Pular para o conteúdo principal

Lembrando da magia do Amazonas

Lendo um texto maravilhoso da Carla, me lembrei de um momento mágico no meu estado, o Amazonas.

Sou eng. florestal de profissao, apesar de nao trabalhar mais na área. Logo depois de formada (finalmente formada, depois de MUITA luta) fui trabalhar a convite de um amigo no IBAMA numa pequena cidade a 300Km de Manaus. Fiquei três meses lá e foram um dos três meses mais bacanas que já vivi. Ia sempre para as comunidades ribeirinhas, pegávamos barcos e íamos viajando horas até certo vilarejo pra orientar as pessoas sobre pescas proibidas, desmatamento, ajudá-los a ver a floresta de uma outra maneira, enfim, muitas atividades ricas e gratificantes. Havia sempre uma troca e isso só me fazia enriquecer como profissional,  afinal um profissional nao é aquele que só enxerga o lado técnico das coisas, mas que aprende com os mais velhos e experientes. Principalmente na nossa área, a experiência desse povo é fundamental pra um engenheiro entender de fato o movimento da floresta.
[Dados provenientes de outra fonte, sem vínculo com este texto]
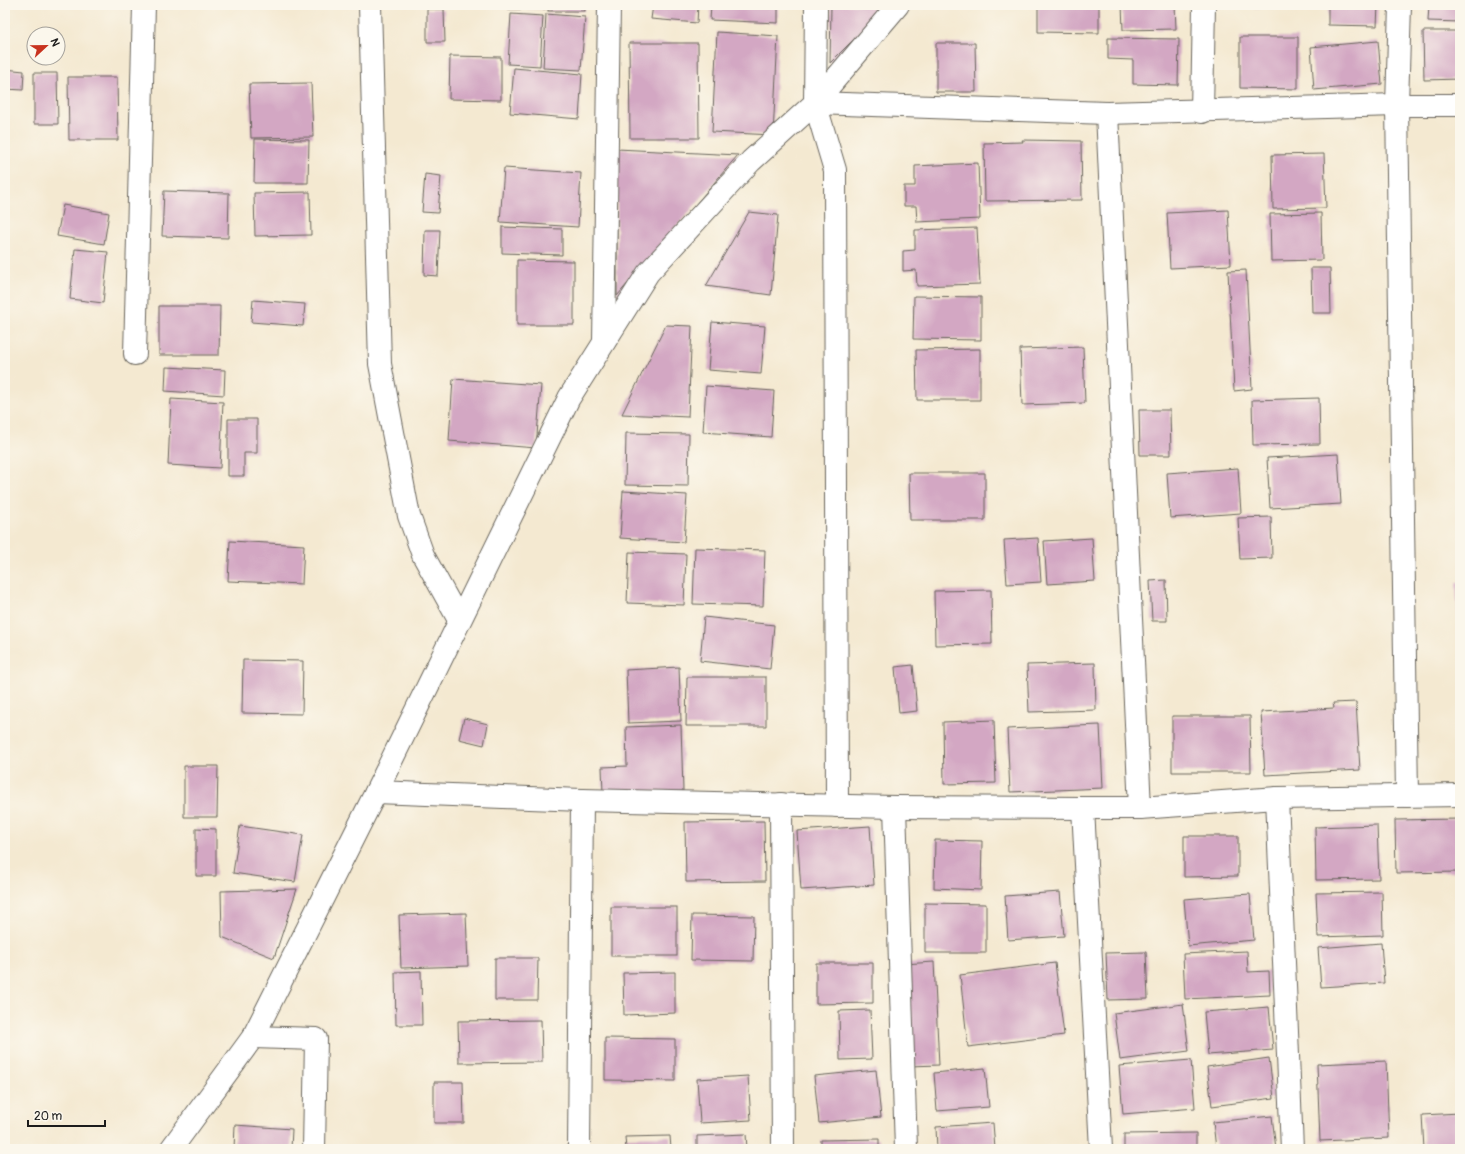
<svg xmlns="http://www.w3.org/2000/svg" width="1465" height="1154" font-family="Pangolin,sans-serif">
	<rect width="100%" height="100%" fill="#fbf7ec"/>
	<filter id="ink" filterUnits="userSpaceOnUse"><feTurbulence type="fractalNoise" baseFrequency=".025" numOctaves="2"/><feDisplacementMap in="SourceGraphic" scale="8" xChannelSelector="R" yChannelSelector="G"/><feConvolveMatrix kernelMatrix="1 2 1 2 8 2 1 2 1" color-interpolation-filters="sRGB"/></filter>
	<filter id="wash" filterUnits="userSpaceOnUse"><feTurbulence type="fractalNoise" baseFrequency=".012" numOctaves="4" result="noise"/><feDisplacementMap in="SourceGraphic" scale="16" xChannelSelector="R" yChannelSelector="G"/><feGaussianBlur stdDeviation="0.9" result="paint"/><feColorMatrix in="noise" values="0 0 0 0 0 0 0 0 0 0 0 0 0 0 0 0 0 1.4 0 .05"/><feComposite in="paint" operator="in"/></filter>
	<g filter="url(#wash)">
		<rect width="100%" height="100%" fill="#f4e9d1"/>
		<g id="blocks">
			<g fill="#d3a7c3">
				<rect x="508" y="5" width="37" height="4"/>
				<rect x="548" y="5" width="37" height="6"/>
				<polygon points="653,5 698,5 697,23 651,19"/>
				<polygon points="711,5 778,5 778,23 710,20"/>
				<polygon points="831,5 888,5 830,63"/>
				<polygon points="1038,5 1099,5 1099,33 1038,32"/>
				<polygon points="1122,5 1175,5 1176,29 1123,30"/>
				<polygon points="1235,5 1297,5 1297,9 1235,7"/>
				<polygon points="1328,5 1378,5 1377,26 1328,25"/>
				<polygon points="1429,5 1460,5 1460,22 1428,21"/>
				<polygon points="427,9 444,9 445,42 427,42"/>
				<polygon points="511,14 543,16 540,66 508,64"/>
				<polygon points="546,14 585,17 581,70 543,68"/>
				<polygon points="1423,31 1460,31 1460,79 1424,80"/>
				<polygon points="717,32 778,36 773,135 712,132"/>
				<polygon points="1240,37 1298,37 1298,89 1240,88"/>
				<polygon points="1108,38 1179,39 1178,85 1133,84 1133,60 1108,59"/>
				<polygon points="1378,41 1382,84 1314,90 1311,47"/>
				<polygon points="629,43 698,43 699,138 630,138"/>
				<polygon points="936,43 975,43 976,92 936,92"/>
				<polygon points="450,56 501,57 501,100 449,99"/>
				<polygon points="514,68 582,74 579,119 510,113"/>
				<polygon points="5,69 24,71 23,90 5,89"/>
				<polygon points="34,73 57,73 58,124 34,124"/>
				<polygon points="68,77 117,77 118,140 69,140"/>
				<polygon points="311,83 313,137 251,138 249,84"/>
				<polygon points="255,139 309,140 308,183 254,183"/>
				<polygon points="1022,140 1081,141 1082,200 985,201 984,143 1023,142"/>
				<polygon points="617,149 738,155 617,296"/>
				<polygon points="1324,154 1326,208 1273,209 1272,155"/>
				<polygon points="978,163 980,219 917,222 916,206 904,206 904,186 915,186 915,166"/>
				<polygon points="504,168 581,173 578,227 500,222"/>
				<polygon points="425,174 441,176 438,213 422,212"/>
				<polygon points="164,191 229,193 228,238 162,236"/>
				<polygon points="310,192 311,235 255,236 254,193"/>
				<polygon points="63,205 109,213 104,244 57,236"/>
				<polygon points="1228,210 1231,265 1170,268 1167,213"/>
				<polygon points="749,212 778,215 771,295 706,286"/>
				<polygon points="1321,213 1322,260 1271,261 1270,214"/>
				<polygon points="502,227 562,229 562,255 502,253"/>
				<polygon points="977,228 980,284 917,286 916,270 903,271 903,251 915,250 915,230"/>
				<polygon points="425,230 440,230 438,276 424,275"/>
				<polygon points="75,249 108,252 103,303 70,299"/>
				<polygon points="517,260 574,261 574,325 517,325"/>
				<polygon points="1311,268 1330,268 1331,313 1312,313"/>
				<polygon points="1246,270 1252,389 1234,391 1228,271"/>
				<polygon points="914,296 981,297 981,340 913,339"/>
				<polygon points="253,300 305,304 303,326 251,322"/>
				<polygon points="159,306 220,306 219,355 159,355"/>
				<polygon points="712,322 765,326 761,374 708,370"/>
				<polygon points="666,325 692,326 688,417 622,414"/>
				<polygon points="1083,347 1085,403 1022,405 1020,349"/>
				<polygon points="980,349 980,400 917,400 916,350"/>
				<polygon points="166,367 225,370 224,395 165,391"/>
				<polygon points="453,379 541,385 536,448 449,441"/>
				<polygon points="706,386 774,391 771,437 703,432"/>
				<polygon points="1319,398 1320,444 1253,445 1252,400"/>
				<polygon points="171,399 223,402 220,468 168,465"/>
				<polygon points="1139,410 1170,410 1171,455 1140,455"/>
				<polygon points="228,419 257,419 257,453 244,453 244,476 228,476"/>
				<polygon points="626,433 689,434 688,486 625,485"/>
				<polygon points="1338,454 1341,504 1270,508 1267,458"/>
				<polygon points="1238,468 1241,513 1170,518 1167,473"/>
				<polygon points="909,473 985,473 985,520 910,520"/>
				<polygon points="623,491 687,495 684,542 620,538"/>
				<polygon points="1271,517 1272,558 1240,559 1238,518"/>
				<polygon points="1038,538 1041,582 1007,584 1004,540"/>
				<polygon points="1092,538 1095,581 1047,584 1044,541"/>
				<polygon points="230,541 304,545 302,584 228,581"/>
				<polygon points="695,548 765,550 763,606 693,604"/>
				<polygon points="629,552 686,554 684,605 627,603"/>
				<polygon points="1166,580 1167,621 1152,621 1150,581"/>
				<polygon points="1456,582 1460,582 1460,642 1459,642"/>
				<polygon points="991,590 992,644 935,645 934,591"/>
				<polygon points="704,617 774,625 770,669 700,661"/>
				<polygon points="243,660 303,661 302,714 242,713"/>
				<polygon points="1095,663 1096,710 1029,712 1027,665"/>
				<polygon points="913,665 917,711 899,713 895,667"/>
				<polygon points="679,667 681,721 628,723 626,670"/>
				<polygon points="687,677 766,677 766,726 686,726"/>
				<polygon points="1356,702 1360,770 1265,775 1261,712 1334,708 1333,703"/>
				<polygon points="1172,716 1250,716 1251,772 1172,772"/>
				<polygon points="464,718 488,724 484,745 459,739"/>
				<polygon points="994,720 996,783 944,784 943,722"/>
				<polygon points="681,725 683,791 603,793 602,767 627,766 626,727"/>
				<polygon points="1100,725 1103,788 1010,792 1007,729"/>
				<polygon points="184,766 218,766 217,817 184,817"/>
				<polygon points="1460,819 1460,872 1396,873 1395,820"/>
				<polygon points="764,821 765,881 686,882 685,822"/>
				<polygon points="1377,825 1379,879 1316,880 1315,827"/>
				<polygon points="240,826 303,835 295,882 233,873"/>
				<polygon points="870,826 874,885 801,890 797,831"/>
				<polygon points="196,828 216,829 216,876 196,876"/>
				<polygon points="1184,836 1238,836 1238,876 1184,877"/>
				<polygon points="935,840 982,841 981,890 934,888"/>
				<polygon points="297,889 274,958 222,937 221,891"/>
				<polygon points="1060,892 1064,936 1008,940 1005,896"/>
				<polygon points="1382,892 1383,935 1318,937 1316,893"/>
				<polygon points="1250,894 1254,940 1188,946 1184,899"/>
				<polygon points="925,903 986,904 986,953 925,953"/>
				<rect x="611" y="907" width="66" height="49"/>
				<polygon points="466,913 468,966 401,968 399,915"/>
				<polygon points="692,915 754,916 753,961 691,960"/>
				<polygon points="1381,943 1384,983 1321,987 1318,948"/>
				<polygon points="1247,951 1248,972 1269,971 1270,995 1185,999 1183,954"/>
				<polygon points="1146,952 1148,999 1108,1000 1106,953"/>
				<polygon points="495,958 538,958 537,1000 495,1000"/>
				<polygon points="934,962 939,1065 910,1066 904,964"/>
				<polygon points="816,963 873,963 873,1003 816,1004"/>
				<polygon points="1055,963 1064,1035 968,1047 960,975"/>
				<polygon points="421,971 422,1025 396,1025 395,972"/>
				<polygon points="675,972 675,1013 624,1015 623,973"/>
				<polygon points="1183,1004 1189,1051 1120,1060 1114,1013"/>
				<polygon points="1269,1007 1273,1050 1208,1055 1204,1012"/>
				<polygon points="870,1010 872,1059 840,1060 839,1011"/>
				<polygon points="541,1020 542,1062 459,1063 458,1021"/>
				<polygon points="605,1038 675,1039 675,1081 605,1080"/>
				<polygon points="1269,1058 1274,1098 1212,1106 1207,1067"/>
				<polygon points="1191,1060 1195,1108 1123,1114 1119,1066"/>
				<polygon points="1386,1061 1389,1138 1320,1141 1317,1064"/>
				<polygon points="985,1068 989,1107 937,1111 934,1073"/>
				<polygon points="876,1070 881,1117 819,1123 814,1076"/>
				<polygon points="748,1076 751,1120 700,1123 697,1079"/>
				<polygon points="434,1082 463,1082 464,1123 434,1123"/>
				<polygon points="1460,1113 1460,1149 1424,1149 1422,1115"/>
				<polygon points="1272,1116 1276,1149 1216,1149 1213,1122"/>
				<polygon points="993,1123 995,1149 937,1149 936,1127"/>
				<polygon points="235,1125 292,1129 291,1149 234,1149"/>
				<polygon points="1196,1133 1196,1149 1124,1149 1124,1134"/>
				<polygon points="746,1134 747,1149 697,1149 697,1136"/>
				<polygon points="670,1136 671,1149 626,1149 625,1137"/>
				<polygon points="879,1139 879,1149 821,1149 821,1140"/>
			</g>
		</g>
	</g>
	<g filter="url(#ink)">
		<use href="#blocks" fill-opacity="0" stroke="#68645b" stroke-width="1"/>
		<g fill="none" stroke-linecap="round" stroke-linejoin="round">
			<g stroke="#68645b" stroke-width="24">
				<g id="minor">
					<polyline points="370,5 380,364 409,516 423,555 459,620"/>
					<polyline points="816,5 815,103 835,170 837,806"/>
					<polyline points="1400,5 1397,105 1407,796"/>
					<polyline points="815,103 1107,113 1397,105 1460,105"/>
					<polyline points="1202,112 1204,5"/>
					<polyline points="1107,113 1140,808"/>
					<polyline points="604,342 609,5"/>
					<polyline points="135,354 144,5"/>
					<polyline points="376,792 582,800 895,807 1083,808 1140,808 1277,798 1460,795"/>
					<polyline points="1277,798 1292,1149"/>
					<polyline points="781,804 783,1149"/>
					<polyline points="895,807 906,1149"/>
					<polyline points="1083,808 1101,1149"/>
					<polyline points="253,1037 316,1039 314,1149"/>
					<polyline points="171,1149 253,1037 376,792 569,398 648,273 751,161 815,103 898,5"/>
					<polyline points="579,1149 582,800"/>
				</g>
			</g>
			<use href="#minor" stroke="#fff" stroke-width="22"/>
		</g>
	</g>
	<rect width="1465" height="1154" fill="none" stroke="#fbf7ec" stroke-width="20"/>
	<g transform="translate(46 46) rotate(68)"><circle r="19" fill="#fbf7ec" stroke="#a29f99"/>
	<path d="M0-3L7 15L0 10L-7 15Z" fill="#c8321e"/>
	<text y="-6" font-size="11" font-weight="bold" text-anchor="middle" fill="#1c1c1c">N</text>
	</g>
	<path d="M28 1120v6h77v-6" fill="none" stroke="#1c1c1c" stroke-width="2"/>
	<text x="34" y="1120" font-size="12" fill="#1c1c1c" stroke="#fbf7ec" stroke-width="3" paint-order="stroke">20 m</text>
</svg>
Numa das nossas viagens, fomos a um pequeno vilarejo no rio Anebá, um braco do rio Urubu, que é um outro braco do rio Amazonas :)
Chegando lá fomos recebidos pelas pessoas que trabalhavam como agentes voluntários do Ibama na regiao e ficamos no seu flutuante. Explicando: flutuante nao é uma casa que flutua, mas uma casinha de madeira que tem madeiras leves sob seus "pés" e que por isso, paira, bóia, na superfície do rio, muito comum no norte do país. 
E essa família era maravilhosa! e os pais, era quem  nos acompanhariam nas idas aos trabalhos. Antes de irmos, eles pescaram os peixes (na hora, frescos!!) e comemos os bichinhos fritos com uma farofinha e um molho delicioso. Depois do almoco, direto pra o trabalho! Era um dia de chuva, e no nosso pequeno barquinho, uma voadeira ou rabeta (uma lancha muito muito pequena) quase morremos todos afogados porque era muita chuva e chuva forte no Amazonas, no meio do rio, nao queira nunca presenciar amigo leitor...  nos momentos mais forte da chuva, eu me pegava com Deus enquanto apertava firme o dente de alho  que tinha na mao e que Raimundinha havia me dado antes de sairmos, pra evitar que o boto tentatasse me pegar, já que "mulher menstruada nao deve  ir pro rio dona Nina" (adoro as crencas das mulheres antigas da minha terra) e dizia aos amigos no barco: calma gente, nem se estressa, porque  morrer eu sei que nao vou,  ainda hei de ser avó" mas dizia isso morrendo de medo.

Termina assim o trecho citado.